|Author: West JR et al., Am J Emerg Med 2017 Apr 2;
In patients undergoing endotracheal intubation who had apnea for >60 seconds, DAO correlated with increased pH and decreased PaCO2.
|Diffuse apneic oxygenation (DAO) uses high-flow nasal cannula oxygen during laryngoscopy for endotracheal intubation. This approach is believed to flush CO2 from the lungs and to improve respiratory physiology, but some are skeptical about biological plausibility (NEJM JW Emerg Med Mar 2016 and Acad Emerg Med 2016; 23:703; NEJM JW Emerg Med Feb 2015 and Ann Emerg Med 2015; 65:371).
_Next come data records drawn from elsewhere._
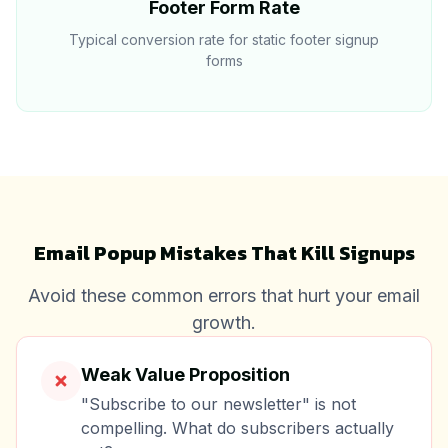
Footer Form Rate
Typical conversion rate for static footer signup
forms
Email Popup Mistakes That Kill Signups
Avoid these common errors that hurt your email
growth.
Weak Value Proposition
"Subscribe to our newsletter" is not
compelling. What do subscribers actually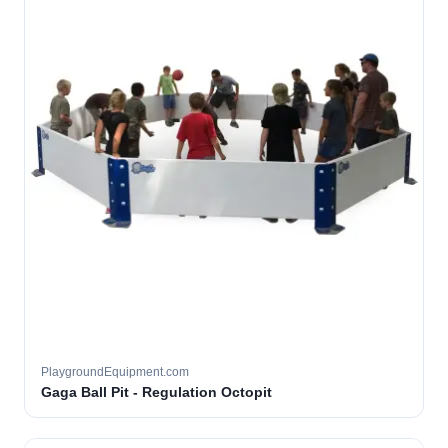
PlaygroundEquipment.com
Gaga Ball Pit - Regulation Octopit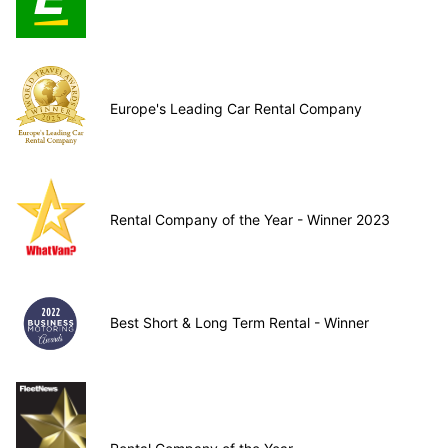
Europe's Leading Car Rental Company
Rental Company of the Year - Winner 2023
Best Short & Long Term Rental - Winner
Investigators at a U.S. level 1 trauma center studied a convenience sample of 100 patients who were intubated in the emergency department and had pre- and postintubation arterial blood gas measurements as part of routine care. They compared pH and PaCO2 values after intubation in patients with prolonged apnea (>60 seconds) and those without, and in patients who received DAO and those who did not (at provider discretion). DAO was not associated with any benefit in the group without prolonged apnea. However, in the group with prolonged apnea, pH was 0.15 points lower and PaCO2 was 12.5 mm Hg higher when DAO was used.